I have lost my tomato war with the squirrels. I admit it. I tried to fight the good fight, but I am beat, whipped, defeated. My plants grew the size of trees, yet furry-tailed thieves stole every tomato but two runty lumps, which I ate like a cave man right off the vine while staring at them in anger. After that small taste, the minute a little tomato appears, so do three hungry-ass squirrels.
Worse than my defeat is Rudy’s defeat. It had to be tough for him, being a Jack Russell and all. The squirrels just gangsta’d up on us and overtook the place. They flaunted their fruitlifting, too. A group of them sat on the deck rail this week, brazenly munching away so Rudy and I could see them. One of them flipped me off, I swear.

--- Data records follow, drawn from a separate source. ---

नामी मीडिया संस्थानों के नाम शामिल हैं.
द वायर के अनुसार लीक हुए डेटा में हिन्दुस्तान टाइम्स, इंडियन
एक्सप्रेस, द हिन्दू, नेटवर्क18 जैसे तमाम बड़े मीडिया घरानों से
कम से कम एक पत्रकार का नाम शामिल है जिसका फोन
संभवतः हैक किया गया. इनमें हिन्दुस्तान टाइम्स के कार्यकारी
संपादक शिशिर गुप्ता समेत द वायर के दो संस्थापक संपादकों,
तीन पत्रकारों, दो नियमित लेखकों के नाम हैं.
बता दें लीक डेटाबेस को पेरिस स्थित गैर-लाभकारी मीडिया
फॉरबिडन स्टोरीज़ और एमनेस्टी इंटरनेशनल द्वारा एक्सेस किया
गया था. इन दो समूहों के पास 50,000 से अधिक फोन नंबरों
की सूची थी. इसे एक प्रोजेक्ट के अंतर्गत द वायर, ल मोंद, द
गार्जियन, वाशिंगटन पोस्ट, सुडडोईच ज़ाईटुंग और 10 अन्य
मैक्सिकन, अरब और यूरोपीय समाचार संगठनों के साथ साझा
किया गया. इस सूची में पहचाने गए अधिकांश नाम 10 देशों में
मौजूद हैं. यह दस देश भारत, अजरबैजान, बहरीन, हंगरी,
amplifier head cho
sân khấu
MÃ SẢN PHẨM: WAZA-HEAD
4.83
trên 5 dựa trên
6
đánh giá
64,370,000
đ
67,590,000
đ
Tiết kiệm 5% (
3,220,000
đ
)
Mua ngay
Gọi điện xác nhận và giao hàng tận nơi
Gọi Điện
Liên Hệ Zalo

Only once did we have a chance at justice. It was last Monday afternoon. I came home and saw three squirrels on the rail again, doing their culinary damnedest to eat the few green tomatoes that had sprouted. They were lined up like at a Chinese buffet and were going at it.
I snuck to the door and let Rudy out. He charged. They leaped. It’s almost 15 feet to the ground from that rail. Rudy galloped down the stairs. Two squirrels dropped their booty in free flight, landed and took off. The third squirrel held his tomato tight, catching it in the gut. Hell, yeah, it knocked the breath out of him. He struggled, heaving and gasping for breath. Rudy was on him like stink on a plumber’s friend.
I jumped into the air, arms pumping, yelling like it was a Super Bowl tackle. But the squirrel sucked in enough breath to contorted into a wiener shape and was gone in a scramble, leaving Rudy with a snout-full of tail fuzz and a confused look on his face.
We were both deflated. Adding insult to indignity, Rudy injured his back in the attempted apprehension. Now he is limping around, tail-tucked, mopey-faced and embarrassed, schooled by a gut-punched squirrel.
At eight, Rudy is old enough in human years to get his AARP card. He’s not as fast as he used to be. His back hurts and his joints ache when he runs too much. I can hear him moan in his sleep. Even jumping on the bed is getting difficult at times.
He has outlived his two neighborhood archenemy cats. The birds he used to lord over are gone. He is physically restrained from the Dyson Animal vacuum he deeply despises. Now these tomato-chomping tree rats taunt him into gimpiness. He has one last beatable adversary: The water hose. Even it has a downside.
When we turn on the hose. He attacks it like Shark Week on Discovery. When he is finished gulping a belly-full, he heists his leg a hundred times and pees for hours on everything in the yard. All of the leg-heisting causes him more pain, more limping, more moaning. Yet still has his Jack pride and gives it all a first class try. Deep down, however, he and I both know that he is running out of things to hate.